Osmanlı Devletinde kullanılan dilin Osmanlıca olarak ifade edilmesi insanların bilinç dünyasında yabancı dil algısı oluşturmaktadır. Fakat Osmanlıca aslında yabancı dil değildir. Aksine anadilimiz olan Türkçedir. Gerçi bu dil bünyesinde çok fazla Türkçe olmayan kelimeleri ve terkipleri de barındırmakta idi. Fakat bunlar Türkçe cümle yapısı üzerine inşa edilerek kullanıldığı için dilin Türkçe olmasını etkilemiyordu. Bugünkü Türkçeden sadece iki farkı vardı. Birincisi o günün dünyasında geçerli olan Türkçe kelimeler kullanılıyordu. İkincisi Kur an alfabesi ile yazılıyordu.
Kanun-ı Esâsî nin kabul edilmesiyle birlikte Osmanlıca mı Türkçe mi tartışmaları da bir anlamda sonuçlanmıştır. Kânûn-ı Esâsî hakkında bilgi sahibi olan erbabı Osmanlı İmparatorluğunun anayasasında dil konusunun açıkça yer aldığını bilirler.

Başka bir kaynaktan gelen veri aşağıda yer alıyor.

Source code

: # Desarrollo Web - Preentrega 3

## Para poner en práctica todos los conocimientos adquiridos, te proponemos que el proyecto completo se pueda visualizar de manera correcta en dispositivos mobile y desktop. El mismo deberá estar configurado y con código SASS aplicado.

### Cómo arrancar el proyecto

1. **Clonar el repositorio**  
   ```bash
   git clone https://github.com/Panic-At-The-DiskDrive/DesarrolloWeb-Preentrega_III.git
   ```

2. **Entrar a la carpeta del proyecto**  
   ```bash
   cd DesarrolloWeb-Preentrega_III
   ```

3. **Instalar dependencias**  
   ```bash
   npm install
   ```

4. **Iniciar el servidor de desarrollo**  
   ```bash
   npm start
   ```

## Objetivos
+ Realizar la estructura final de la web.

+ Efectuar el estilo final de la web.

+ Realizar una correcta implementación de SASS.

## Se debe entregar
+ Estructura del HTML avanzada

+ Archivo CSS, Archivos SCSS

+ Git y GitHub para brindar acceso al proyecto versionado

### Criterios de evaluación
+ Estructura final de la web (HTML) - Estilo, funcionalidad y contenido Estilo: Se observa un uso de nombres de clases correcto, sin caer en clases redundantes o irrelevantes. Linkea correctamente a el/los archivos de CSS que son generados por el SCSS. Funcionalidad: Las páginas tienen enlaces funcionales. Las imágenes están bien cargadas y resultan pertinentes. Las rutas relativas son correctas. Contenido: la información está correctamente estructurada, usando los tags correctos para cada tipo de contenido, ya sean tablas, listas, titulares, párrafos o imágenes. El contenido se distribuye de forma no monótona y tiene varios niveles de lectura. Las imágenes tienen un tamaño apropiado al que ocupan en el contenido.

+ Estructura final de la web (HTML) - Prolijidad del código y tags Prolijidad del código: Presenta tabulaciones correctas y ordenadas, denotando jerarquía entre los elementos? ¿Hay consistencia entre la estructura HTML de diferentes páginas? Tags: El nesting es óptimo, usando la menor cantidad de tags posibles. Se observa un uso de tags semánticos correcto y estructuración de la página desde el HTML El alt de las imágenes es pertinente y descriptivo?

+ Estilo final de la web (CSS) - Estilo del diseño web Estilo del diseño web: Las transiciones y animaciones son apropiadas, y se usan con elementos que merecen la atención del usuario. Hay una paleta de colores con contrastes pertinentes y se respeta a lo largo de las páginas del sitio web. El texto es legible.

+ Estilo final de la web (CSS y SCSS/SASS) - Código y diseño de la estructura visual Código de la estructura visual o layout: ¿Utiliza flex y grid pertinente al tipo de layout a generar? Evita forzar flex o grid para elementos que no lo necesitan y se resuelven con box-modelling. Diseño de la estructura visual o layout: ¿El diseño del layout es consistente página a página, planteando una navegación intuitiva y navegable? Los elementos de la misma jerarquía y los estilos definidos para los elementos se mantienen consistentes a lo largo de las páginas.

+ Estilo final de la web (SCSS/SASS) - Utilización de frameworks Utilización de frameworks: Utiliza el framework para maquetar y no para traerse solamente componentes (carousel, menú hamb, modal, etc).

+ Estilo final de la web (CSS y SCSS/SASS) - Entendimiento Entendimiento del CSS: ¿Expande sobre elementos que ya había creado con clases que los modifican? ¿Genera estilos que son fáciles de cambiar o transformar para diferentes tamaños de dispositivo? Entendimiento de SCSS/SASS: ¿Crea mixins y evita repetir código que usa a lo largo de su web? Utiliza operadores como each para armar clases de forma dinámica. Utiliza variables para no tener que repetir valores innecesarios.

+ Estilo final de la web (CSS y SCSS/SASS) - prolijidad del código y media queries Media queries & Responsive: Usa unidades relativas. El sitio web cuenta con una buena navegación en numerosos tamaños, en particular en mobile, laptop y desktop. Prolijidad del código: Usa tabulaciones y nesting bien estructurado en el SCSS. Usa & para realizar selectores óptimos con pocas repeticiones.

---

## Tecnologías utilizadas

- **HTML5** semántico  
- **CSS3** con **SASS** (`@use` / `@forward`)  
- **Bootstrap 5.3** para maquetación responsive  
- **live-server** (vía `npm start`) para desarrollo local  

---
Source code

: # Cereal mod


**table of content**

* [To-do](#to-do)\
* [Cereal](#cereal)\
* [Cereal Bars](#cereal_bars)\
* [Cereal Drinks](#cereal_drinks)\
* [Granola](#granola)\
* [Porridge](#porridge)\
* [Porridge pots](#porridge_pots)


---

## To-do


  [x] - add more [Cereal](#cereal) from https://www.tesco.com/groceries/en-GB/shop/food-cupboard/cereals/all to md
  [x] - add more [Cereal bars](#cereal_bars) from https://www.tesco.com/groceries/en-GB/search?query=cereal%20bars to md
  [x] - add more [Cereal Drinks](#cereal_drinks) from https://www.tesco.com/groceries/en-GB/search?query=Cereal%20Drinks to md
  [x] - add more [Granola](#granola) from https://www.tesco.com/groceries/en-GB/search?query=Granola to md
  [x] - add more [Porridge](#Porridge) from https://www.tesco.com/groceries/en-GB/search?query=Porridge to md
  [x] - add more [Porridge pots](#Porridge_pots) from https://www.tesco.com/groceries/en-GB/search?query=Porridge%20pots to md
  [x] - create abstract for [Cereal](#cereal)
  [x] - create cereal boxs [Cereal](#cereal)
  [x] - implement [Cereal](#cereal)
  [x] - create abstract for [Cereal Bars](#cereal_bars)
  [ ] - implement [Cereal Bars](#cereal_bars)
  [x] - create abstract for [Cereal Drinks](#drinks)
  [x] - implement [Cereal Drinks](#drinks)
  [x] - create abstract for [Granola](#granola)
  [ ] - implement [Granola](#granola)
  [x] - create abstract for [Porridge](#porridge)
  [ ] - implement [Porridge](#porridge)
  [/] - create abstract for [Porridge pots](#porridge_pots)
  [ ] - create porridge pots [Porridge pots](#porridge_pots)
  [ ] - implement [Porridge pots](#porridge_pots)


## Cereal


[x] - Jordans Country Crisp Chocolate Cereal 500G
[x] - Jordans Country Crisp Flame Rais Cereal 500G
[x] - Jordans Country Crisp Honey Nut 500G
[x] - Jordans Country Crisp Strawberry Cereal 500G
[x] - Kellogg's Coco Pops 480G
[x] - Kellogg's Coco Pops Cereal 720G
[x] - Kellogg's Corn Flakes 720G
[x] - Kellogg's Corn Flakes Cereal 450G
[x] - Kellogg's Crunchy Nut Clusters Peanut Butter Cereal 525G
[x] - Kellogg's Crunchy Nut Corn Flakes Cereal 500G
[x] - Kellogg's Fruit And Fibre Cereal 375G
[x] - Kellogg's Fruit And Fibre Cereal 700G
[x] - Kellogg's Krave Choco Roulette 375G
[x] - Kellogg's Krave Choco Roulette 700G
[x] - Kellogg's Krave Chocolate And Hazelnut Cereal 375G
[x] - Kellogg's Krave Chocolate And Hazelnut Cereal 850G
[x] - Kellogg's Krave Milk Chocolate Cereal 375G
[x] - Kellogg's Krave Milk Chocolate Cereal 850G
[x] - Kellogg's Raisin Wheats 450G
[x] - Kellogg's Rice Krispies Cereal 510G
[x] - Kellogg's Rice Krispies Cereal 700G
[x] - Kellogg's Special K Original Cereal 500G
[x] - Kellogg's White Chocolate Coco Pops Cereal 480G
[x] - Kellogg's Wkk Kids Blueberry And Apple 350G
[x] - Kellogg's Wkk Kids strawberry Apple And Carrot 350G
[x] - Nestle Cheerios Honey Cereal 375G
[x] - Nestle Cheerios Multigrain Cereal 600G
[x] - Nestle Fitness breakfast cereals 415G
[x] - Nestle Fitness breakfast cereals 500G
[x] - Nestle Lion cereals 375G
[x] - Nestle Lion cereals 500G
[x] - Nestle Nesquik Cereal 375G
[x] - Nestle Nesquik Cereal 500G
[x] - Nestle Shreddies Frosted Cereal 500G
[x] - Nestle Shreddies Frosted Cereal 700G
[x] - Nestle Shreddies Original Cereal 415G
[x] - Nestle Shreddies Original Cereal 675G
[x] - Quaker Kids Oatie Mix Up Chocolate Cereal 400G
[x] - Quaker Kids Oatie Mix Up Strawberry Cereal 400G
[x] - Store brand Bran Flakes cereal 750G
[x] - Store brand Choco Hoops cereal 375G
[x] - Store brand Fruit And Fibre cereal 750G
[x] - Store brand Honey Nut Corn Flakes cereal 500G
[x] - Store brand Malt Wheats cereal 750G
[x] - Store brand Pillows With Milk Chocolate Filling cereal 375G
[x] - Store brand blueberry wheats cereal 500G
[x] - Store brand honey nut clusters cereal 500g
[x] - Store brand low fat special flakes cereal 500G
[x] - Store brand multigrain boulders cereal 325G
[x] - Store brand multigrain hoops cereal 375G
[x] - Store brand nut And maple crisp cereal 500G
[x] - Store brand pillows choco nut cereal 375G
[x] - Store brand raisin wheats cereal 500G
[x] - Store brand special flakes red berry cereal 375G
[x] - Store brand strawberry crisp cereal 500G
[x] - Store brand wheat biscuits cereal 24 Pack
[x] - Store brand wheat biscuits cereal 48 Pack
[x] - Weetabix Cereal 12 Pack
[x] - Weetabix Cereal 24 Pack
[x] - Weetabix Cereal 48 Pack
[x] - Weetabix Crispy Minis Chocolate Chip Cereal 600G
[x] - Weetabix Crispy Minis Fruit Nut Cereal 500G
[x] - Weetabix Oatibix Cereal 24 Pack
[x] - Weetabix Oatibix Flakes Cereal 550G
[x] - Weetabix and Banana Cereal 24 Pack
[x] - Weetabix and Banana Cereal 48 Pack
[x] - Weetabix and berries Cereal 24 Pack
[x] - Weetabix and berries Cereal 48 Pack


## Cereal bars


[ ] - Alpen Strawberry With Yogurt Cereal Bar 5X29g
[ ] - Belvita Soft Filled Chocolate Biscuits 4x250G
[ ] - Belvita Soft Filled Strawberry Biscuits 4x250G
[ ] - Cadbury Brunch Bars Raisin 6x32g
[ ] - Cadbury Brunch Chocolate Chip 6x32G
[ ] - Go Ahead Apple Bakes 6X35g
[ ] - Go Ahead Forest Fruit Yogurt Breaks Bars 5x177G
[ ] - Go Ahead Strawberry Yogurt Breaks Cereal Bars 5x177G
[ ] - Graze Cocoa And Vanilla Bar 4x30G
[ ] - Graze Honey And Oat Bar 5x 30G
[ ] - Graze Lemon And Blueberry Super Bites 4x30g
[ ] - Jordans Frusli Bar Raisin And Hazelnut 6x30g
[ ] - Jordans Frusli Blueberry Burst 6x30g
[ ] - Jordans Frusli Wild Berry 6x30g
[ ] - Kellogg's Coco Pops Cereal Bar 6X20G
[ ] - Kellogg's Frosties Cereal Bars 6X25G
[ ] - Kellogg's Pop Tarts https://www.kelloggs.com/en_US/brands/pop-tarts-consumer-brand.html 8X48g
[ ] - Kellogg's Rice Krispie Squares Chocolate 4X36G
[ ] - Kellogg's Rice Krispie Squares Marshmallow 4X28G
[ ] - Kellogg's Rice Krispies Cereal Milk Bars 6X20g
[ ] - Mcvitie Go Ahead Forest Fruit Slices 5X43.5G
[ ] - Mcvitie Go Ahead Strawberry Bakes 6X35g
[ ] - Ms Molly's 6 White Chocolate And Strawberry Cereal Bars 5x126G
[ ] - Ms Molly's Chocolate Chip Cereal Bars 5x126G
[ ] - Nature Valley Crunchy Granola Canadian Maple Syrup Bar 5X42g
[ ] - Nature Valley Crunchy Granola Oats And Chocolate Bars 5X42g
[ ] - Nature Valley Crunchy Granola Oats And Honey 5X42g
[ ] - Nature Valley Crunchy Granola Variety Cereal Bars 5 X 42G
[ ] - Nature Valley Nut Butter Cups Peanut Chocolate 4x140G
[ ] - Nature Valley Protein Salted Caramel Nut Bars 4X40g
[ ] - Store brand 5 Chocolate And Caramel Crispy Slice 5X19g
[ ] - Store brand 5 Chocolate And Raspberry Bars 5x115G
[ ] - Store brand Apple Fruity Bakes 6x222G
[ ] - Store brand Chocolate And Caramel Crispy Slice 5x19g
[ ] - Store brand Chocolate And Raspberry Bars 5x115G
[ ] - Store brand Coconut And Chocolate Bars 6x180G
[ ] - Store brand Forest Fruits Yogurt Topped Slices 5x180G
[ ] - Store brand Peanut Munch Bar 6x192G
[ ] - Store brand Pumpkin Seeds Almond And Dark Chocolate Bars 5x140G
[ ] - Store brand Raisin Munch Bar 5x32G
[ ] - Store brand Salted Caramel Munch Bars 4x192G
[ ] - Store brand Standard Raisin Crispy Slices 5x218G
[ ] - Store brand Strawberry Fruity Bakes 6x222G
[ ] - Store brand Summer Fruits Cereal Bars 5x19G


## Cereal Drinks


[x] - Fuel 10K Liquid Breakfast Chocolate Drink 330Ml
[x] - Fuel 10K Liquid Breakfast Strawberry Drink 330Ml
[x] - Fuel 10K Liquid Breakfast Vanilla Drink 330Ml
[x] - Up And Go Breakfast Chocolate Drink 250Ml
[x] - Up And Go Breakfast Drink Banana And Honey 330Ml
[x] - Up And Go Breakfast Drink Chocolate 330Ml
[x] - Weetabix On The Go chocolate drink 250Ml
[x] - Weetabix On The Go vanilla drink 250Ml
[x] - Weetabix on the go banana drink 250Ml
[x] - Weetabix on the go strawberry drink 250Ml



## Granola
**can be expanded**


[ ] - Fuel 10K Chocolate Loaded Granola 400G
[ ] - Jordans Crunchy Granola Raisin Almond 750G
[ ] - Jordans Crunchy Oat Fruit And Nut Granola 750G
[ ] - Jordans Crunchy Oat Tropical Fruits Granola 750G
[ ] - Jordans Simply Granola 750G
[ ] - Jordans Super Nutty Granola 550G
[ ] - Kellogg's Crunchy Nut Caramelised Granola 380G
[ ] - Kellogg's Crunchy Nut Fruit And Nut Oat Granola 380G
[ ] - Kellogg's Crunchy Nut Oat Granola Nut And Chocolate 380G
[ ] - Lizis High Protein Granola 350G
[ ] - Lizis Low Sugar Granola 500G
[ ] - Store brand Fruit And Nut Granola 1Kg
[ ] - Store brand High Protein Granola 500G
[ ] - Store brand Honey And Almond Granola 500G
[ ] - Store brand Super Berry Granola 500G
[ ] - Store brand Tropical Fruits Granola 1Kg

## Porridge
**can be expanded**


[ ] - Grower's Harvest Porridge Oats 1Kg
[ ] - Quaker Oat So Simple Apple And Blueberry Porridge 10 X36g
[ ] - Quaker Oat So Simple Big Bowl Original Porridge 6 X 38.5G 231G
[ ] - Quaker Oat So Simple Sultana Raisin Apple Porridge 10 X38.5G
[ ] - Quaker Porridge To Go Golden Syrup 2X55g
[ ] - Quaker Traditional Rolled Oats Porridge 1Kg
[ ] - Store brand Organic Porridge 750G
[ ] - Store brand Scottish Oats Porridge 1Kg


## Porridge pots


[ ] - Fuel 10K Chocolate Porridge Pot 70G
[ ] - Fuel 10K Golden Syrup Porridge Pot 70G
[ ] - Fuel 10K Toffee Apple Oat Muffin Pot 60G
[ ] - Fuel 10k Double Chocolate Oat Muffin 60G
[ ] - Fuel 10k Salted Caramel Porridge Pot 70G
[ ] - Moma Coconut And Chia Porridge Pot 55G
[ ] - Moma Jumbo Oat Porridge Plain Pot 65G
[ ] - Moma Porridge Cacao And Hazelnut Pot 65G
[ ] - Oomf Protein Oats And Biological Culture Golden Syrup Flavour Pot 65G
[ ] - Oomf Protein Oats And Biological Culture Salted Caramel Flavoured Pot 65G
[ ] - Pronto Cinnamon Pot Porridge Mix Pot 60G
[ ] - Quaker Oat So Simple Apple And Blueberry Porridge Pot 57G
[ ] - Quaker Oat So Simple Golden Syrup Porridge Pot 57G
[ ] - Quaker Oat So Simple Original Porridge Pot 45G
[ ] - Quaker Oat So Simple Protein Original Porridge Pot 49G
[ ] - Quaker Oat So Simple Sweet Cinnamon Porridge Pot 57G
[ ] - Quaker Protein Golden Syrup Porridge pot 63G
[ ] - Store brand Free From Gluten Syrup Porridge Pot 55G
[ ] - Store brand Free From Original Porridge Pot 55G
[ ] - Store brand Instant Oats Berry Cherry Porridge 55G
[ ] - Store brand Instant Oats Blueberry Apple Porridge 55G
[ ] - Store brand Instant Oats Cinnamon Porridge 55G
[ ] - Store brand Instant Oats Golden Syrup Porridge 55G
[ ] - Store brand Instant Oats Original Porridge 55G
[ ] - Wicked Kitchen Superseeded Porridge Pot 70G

İmparatorluğun ilk anayasası olan Kanûn-ı Esâsî de devletin resmî dilinin Türkçe olduğu ve devlet kamelerinde istihdam edilecek personelin de “…devletin lisân-ı resmîsi olan Türkçeyi bilmeleri…” gerektiği açıkça ifade edilmiştir.
Bugün Osmanlı alfabesini öğrenen kişiler o dönemlerde yazılmış eserlerin dilinin tamamen Türkçe olduğunu görürler. Son dönemin bazı aydınları ise bunu Osmanlı Türkçesi olarak ifade etmektedirler.